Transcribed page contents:
* * * * *

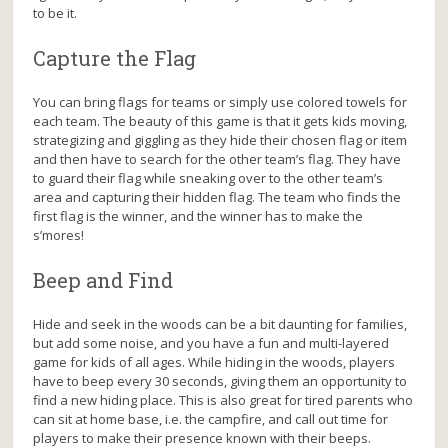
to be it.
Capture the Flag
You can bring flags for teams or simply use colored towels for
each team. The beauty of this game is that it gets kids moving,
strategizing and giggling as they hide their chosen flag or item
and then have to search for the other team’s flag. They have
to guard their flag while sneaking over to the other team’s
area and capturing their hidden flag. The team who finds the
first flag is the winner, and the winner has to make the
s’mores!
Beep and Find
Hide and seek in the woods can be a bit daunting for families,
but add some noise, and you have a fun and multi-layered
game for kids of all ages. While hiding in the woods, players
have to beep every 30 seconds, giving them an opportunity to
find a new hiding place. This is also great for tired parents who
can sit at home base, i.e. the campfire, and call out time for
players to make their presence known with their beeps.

* * * * *

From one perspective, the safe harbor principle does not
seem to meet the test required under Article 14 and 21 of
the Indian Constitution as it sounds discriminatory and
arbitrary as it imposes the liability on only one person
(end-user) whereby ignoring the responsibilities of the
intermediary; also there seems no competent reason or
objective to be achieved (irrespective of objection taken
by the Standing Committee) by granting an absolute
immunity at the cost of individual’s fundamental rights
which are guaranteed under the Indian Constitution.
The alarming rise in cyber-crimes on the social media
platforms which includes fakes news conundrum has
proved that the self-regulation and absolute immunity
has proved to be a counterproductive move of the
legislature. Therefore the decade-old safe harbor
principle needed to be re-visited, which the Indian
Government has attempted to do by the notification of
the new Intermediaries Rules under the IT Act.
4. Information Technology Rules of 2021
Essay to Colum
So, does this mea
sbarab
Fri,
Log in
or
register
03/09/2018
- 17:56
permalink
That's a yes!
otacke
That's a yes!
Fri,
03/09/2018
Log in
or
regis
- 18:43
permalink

* * * * *

> _Task objective_
Reproduce all lines from the records above that include the word "players".

> _Exercise response_
game for kids of all ages. While hiding in the woods, players
players to make their presence known with their beeps.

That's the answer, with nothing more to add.